Harry und Ron setzten sich auf die Sofas im Gemeinschaftsraum. Hermine kam wenige Sekunden später an.

„Was ist so dringend?", sagte sie, indem sie sich die Augen rieb.

„Harry hatte eine Vision", antwortete Ron.

„ES WAR KEINE VISION! DAS WAR REAL!"

„Ja, gut, okay! Es ist nicht nötig, dass du dich ärgerst. Erkläre es uns dann."

Harry erzählte alles, was er wusste. Er sagte ihnen, sein Onkel habe gemeint, dass ein Spiegel hinter dem Schleier stand, hinter den Sirius gefallen war, und er erzählte ihnen alles, was er in seinem Traum gehört hatte.

„Und dann, als ich erwachte, strahlte ein blendendes Licht vom Spiegel aus, den mir Sirius geschenkt hatte, und ich habe vergeblich versucht, sie wieder zu rufen."

„Du musst all das deinem Onkel erzählen, Harry", sagte Hermine plötzlich.

„Wie bitte? Du hast wohl nichts davon verstanden, was ich gerade gesagt habe! Meine Mum hat mich darum gebeten, dass ich ihm nichts sage!"

„Und was, wenn es Voldemort wäre, Harry? Daran hattest du nicht gedacht! Er kann vielleicht deinen Geist manipulieren und es kann sein, dass er dich diese Stimmen hören lässt."

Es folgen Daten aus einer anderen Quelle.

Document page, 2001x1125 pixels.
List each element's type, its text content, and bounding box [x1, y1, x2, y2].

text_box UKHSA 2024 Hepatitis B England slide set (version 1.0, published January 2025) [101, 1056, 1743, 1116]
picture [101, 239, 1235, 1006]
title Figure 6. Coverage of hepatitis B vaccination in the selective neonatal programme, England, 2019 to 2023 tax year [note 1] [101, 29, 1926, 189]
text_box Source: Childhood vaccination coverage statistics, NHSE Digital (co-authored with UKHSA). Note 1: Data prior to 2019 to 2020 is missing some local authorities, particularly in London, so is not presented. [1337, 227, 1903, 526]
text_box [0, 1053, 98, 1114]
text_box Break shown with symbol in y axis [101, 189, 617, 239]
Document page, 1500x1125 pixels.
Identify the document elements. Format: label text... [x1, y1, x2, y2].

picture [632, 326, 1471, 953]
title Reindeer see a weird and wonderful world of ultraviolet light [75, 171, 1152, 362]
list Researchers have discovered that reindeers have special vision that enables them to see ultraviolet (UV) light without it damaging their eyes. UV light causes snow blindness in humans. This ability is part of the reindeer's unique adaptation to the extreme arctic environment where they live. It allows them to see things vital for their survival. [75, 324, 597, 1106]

„NEIN, HERMINE, DAS KANN NICHT SEIN, DAS IST NICHT VOLDEMORT! ICH HÄTTE ES GEFÜHLT, WENN ER ES GEWESEN WÄRE!"

„Harry, du weißt nichts davon. Letztes Mal glaubtest du auch, es wäre ein Traum, und du hast Sirius verloren."

„UND WIE ERKLÄRST DU DAS LICHT AUF DEM SPIEGEL?"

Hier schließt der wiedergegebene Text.